Source 1:   Heme & Lymph Manual & DB
Source 2:  

Multiple primaries--Heme & Lymphoid Neoplasms: Is a new primary reported for the diagnosis of plasmacytoma associated with a pathological fracture if it follows a diagnosis five years ago of multiple myeloma? See Discussion.

Multiple myeloma was diagnosed more than 5 years prior to admission. The patient underwent multimodality treatment.

Currently, the patient suffered a fracture. The pathology report diagnosis was "plasmacytoma." The discharge summary states, "multiple myeloma advanced with multiple lytic lesions".

Does this scenario represent a single primary dating back to the original diagnosis? Or does the diagnosis of plasmacytoma on the recent biopsy indicate a new primary because it was originally diagnosed as acute and reverts to a chronic neoplasm after treatment more than 21 days later?

For cases diagnosed 2010 and forward, access the Hematopoietic Database at

Per the Abstractor Notes section, this case represents a single primary. Histology is coded to 9732/2 [multiple myeloma], which is now advanced.

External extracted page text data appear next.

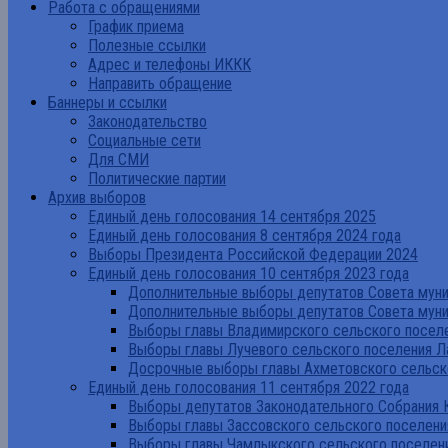
Работа с обращениями
График приема
Полезные ссылки
Адрес и телефоны ИККК
Направить обращение
Баннеры и ссылки
Законодательство
Социальные сети
Для СМИ
Политические партии
Архив выборов
Единый день голосования 14 сентября 2025
Единый день голосования 8 сентября 2024 года
Выборы Президента Российской Федерации 2024
Единый день голосования 10 сентября 2023 года
Дополнительные выборы депутатов Совета муниц
Дополнительные выборы депутатов Совета муни
Выборы главы Владимирского сельского поселе
Выборы главы Лучевого сельского поселения Л
Досрочные выборы главы Ахметовского сельско
Единый день голосования 11 сентября 2022 года
Выборы депутатов Законодательного Собрания 
Выборы главы Зассовского сельского поселени
Выборы главы Чамлыкского сельского поселени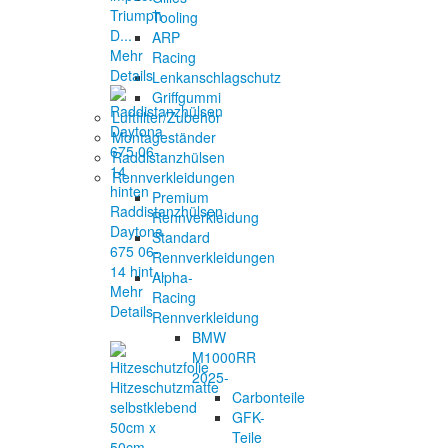
Triumph
Tooling
D...
ARP
Mehr
Racing
Details
Lenkanschlagschutz
Griffgummi
Luftfilter/Zubehör
Montageständer
Raddistanzhülsen
Rennverkleidungen
Premium
Raddistanzhülsen
Rennverkleidung
Daytona
Standard
675 06-
Rennverkleidungen
14 hint...
Alpha-
Mehr
Racing
Details
Rennverkleidung
BMW
M1000RR
2025-
Carbonteile
GFK-
Teile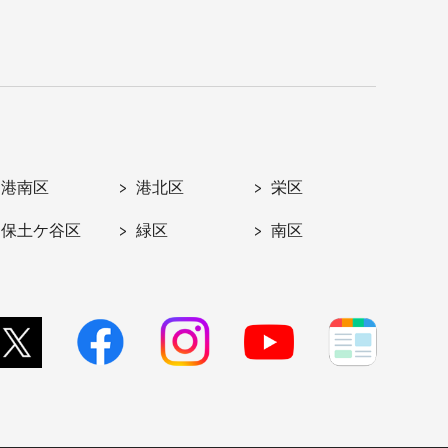
港南区
港北区
栄区
保土ケ谷区
緑区
南区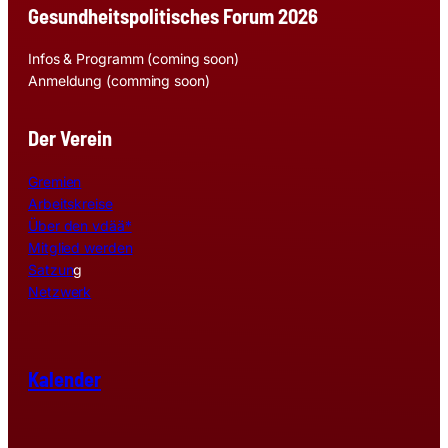
Gesundheitspolitisches Forum 2026
Infos & Programm (coming soon)
Anmeldung (comming soon)
Der Verein
Gremien
Arbeitskreise
Über den vdää*
Mitglied werden
Satzun
g
Netzwerk
Kalender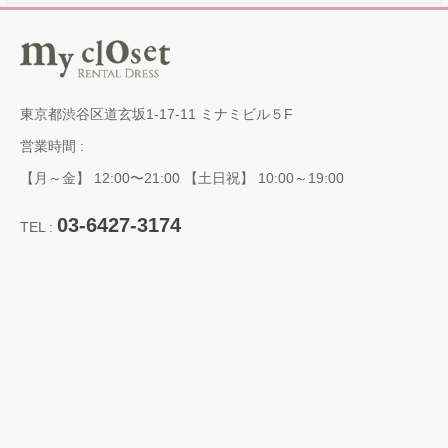
東京都渋谷区道玄坂1-17-11 ミナミビル５F
営業時間 :
【月～金】 12:00〜21:00 【土日祝】 10:00～19:00
03-6427-3174
TEL :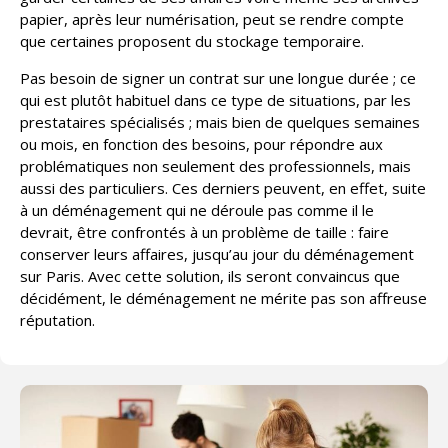
papier, après leur numérisation, peut se rendre compte
que certaines proposent du stockage temporaire.
Pas besoin de signer un contrat sur une longue durée ; ce
qui est plutôt habituel dans ce type de situations, par les
prestataires spécialisés ; mais bien de quelques semaines
ou mois, en fonction des besoins, pour répondre aux
problématiques non seulement des professionnels, mais
aussi des particuliers. Ces derniers peuvent, en effet, suite
à un déménagement qui ne déroule pas comme il le
devrait, être confrontés à un problème de taille : faire
conserver leurs affaires, jusqu’au jour du déménagement
sur Paris. Avec cette solution, ils seront convaincus que
décidément, le déménagement ne mérite pas son affreuse
réputation.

Review the Abstractor Notes section in the Heme DB for multiple myeloma. It states that in multiple myeloma there is generalize bone marrow involvement. It further states that lytic bone lesions and bone tumor masses of plasma cells (plasmacytomas) are signs of advanced disease. According to the Discharge Summary, this patient had multiple lytic lesions and plasmacytoma which indicates advanced disease.